═════ PROVIDED RECORDS ═════
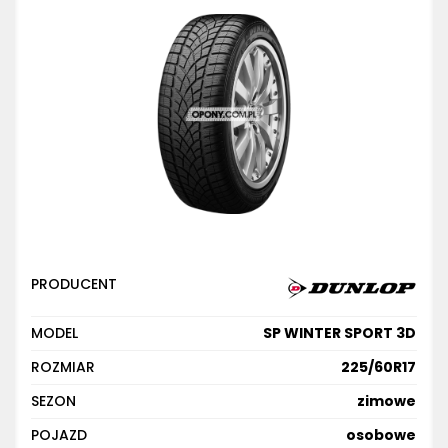
PRODUCENT
MODEL
SP WINTER SPORT 3D
ROZMIAR
225/60R17
SEZON
zimowe
POJAZD
osobowe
═════
### [DIRECTIONS]
Everything in the entries above must be output again exactly, except the pictures.

### [ANSWER SECTION]
PRODUCENT
MODEL
SP WINTER SPORT 3D
ROZMIAR
225/60R17
SEZON
zimowe
POJAZD
osobowe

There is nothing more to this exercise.